Former finance minister Pravin Gordhan

CAPE TOWN - Former finance Minister Pravin Gordhan's application seeking declaratory relief from having to intervene with the banks has been dismissed by the court.

According to Fin24, the court decision was given out in the North Gauteng High Court by Judge Aubrey Ledwaba.

Judge Ledwaba stated on Friday that Gordhan’s application is denied and that he will have to carry the costs incurred.

The application was logged last year in October and was finally heard in March by the court. 

Also read: #PravinGordhan application unnecessary, says court

Essentially the Gupta-owned company Oakbay approached Ghordan, while he was still finance minister to intervene on their behalf after the four major banks in SA closed their accounts. 

The four banks include FNB, Nedbank, ABSA and Standard Bank. 

Gordhan believed that he could interfere with the banks' decisions. He asked the courts to rule on this matter. 

Deputy Judge President Aubrey Ledwaba said the Gupta’s Oakbay Group conceded in its legal arguments to the legal position that the minister sought confirmed by way of a declaratory order.

“We note with concern, though, that while the Oakbay Group knows and has conceded the legal position regarding the powers and functions of the minister, they not only persisted in their requests to him for assistance., but counsel for Oakbay in arguments submitted that he would not consider similar requests to the minister in future to be impermissible.” 

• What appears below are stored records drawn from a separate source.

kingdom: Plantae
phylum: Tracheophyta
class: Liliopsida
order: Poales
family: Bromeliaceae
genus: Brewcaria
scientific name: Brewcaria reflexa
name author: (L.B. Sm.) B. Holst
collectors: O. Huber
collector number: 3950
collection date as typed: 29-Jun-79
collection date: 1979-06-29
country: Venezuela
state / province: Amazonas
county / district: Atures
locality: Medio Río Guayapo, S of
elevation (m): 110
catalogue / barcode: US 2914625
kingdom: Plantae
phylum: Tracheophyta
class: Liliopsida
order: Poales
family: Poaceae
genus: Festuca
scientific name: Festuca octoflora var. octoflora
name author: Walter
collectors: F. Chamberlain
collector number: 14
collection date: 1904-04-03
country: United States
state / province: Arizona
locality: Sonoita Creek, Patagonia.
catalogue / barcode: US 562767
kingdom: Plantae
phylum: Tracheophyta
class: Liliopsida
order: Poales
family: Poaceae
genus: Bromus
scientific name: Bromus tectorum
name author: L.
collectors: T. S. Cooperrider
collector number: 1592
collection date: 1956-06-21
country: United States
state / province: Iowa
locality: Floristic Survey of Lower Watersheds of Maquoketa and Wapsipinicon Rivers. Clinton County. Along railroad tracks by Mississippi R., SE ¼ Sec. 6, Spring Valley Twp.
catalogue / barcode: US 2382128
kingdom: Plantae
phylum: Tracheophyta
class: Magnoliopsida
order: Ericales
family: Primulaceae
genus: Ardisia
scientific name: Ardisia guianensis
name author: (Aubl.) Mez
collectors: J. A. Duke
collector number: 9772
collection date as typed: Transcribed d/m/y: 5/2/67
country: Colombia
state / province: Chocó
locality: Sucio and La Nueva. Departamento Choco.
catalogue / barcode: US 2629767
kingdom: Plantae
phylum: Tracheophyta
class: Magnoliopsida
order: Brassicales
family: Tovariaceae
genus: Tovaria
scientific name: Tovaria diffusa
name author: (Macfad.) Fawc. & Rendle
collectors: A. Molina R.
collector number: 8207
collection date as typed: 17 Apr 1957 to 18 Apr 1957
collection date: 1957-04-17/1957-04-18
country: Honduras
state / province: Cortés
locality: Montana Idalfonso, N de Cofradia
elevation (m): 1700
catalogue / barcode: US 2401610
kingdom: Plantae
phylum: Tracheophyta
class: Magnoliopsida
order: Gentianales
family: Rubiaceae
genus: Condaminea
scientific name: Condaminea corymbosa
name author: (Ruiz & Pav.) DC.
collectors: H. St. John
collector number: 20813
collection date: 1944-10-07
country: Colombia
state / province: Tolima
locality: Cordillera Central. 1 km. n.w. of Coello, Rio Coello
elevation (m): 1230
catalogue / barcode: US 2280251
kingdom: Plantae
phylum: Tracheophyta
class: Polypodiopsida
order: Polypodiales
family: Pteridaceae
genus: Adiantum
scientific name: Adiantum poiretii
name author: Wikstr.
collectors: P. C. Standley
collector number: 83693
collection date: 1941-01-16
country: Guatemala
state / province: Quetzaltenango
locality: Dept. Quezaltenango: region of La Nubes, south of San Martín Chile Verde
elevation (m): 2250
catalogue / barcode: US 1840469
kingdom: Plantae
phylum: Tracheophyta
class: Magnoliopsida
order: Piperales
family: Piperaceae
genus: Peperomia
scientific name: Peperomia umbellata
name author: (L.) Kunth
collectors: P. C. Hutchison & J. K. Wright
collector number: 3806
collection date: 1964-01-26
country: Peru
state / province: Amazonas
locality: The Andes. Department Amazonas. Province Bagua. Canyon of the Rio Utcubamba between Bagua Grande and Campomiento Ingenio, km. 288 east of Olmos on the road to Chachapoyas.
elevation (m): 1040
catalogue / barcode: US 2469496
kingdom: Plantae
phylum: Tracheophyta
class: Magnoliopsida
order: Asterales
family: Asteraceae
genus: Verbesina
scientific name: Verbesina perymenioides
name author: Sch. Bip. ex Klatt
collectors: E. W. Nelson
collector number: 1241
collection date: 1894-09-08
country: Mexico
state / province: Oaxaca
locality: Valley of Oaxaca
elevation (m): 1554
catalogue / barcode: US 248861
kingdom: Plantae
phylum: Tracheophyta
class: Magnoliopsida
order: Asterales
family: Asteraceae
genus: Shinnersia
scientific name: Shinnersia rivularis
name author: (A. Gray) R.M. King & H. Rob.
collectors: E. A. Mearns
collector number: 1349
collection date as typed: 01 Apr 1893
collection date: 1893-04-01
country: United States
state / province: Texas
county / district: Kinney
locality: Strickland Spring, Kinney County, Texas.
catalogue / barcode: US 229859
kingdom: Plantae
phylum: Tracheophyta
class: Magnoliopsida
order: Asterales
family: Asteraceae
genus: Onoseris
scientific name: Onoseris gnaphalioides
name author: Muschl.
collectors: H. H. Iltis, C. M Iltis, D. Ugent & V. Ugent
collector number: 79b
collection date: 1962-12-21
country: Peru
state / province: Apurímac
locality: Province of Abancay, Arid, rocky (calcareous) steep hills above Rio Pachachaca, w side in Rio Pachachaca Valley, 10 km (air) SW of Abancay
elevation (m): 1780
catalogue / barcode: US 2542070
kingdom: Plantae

“It is the duty of the minister, as a member of the National Executive, to obey, respect and uphold the law in the exercise of his executive functions. It is not appropriate for a member of the National Executive to draw the judiciary into the exercise of his executive functions as evinced in this application."

The Governor and the Registrar of the Reserve Bank, ABSA, FNB, Nedbank and the director of the Financial Intelligence Centre will in fact also have to carry own costs as well. 

According to a report on ENCA, the Gupta's lawyer argued that Gordhan did not go to court to seek legal clarity about his role to intervene in the family's fight with the banks,  but in fact, the lawyer suggested that the former minister wanted to air the Gupta companies’ dirty laundry in public. 

* This story is developing and more information will follow.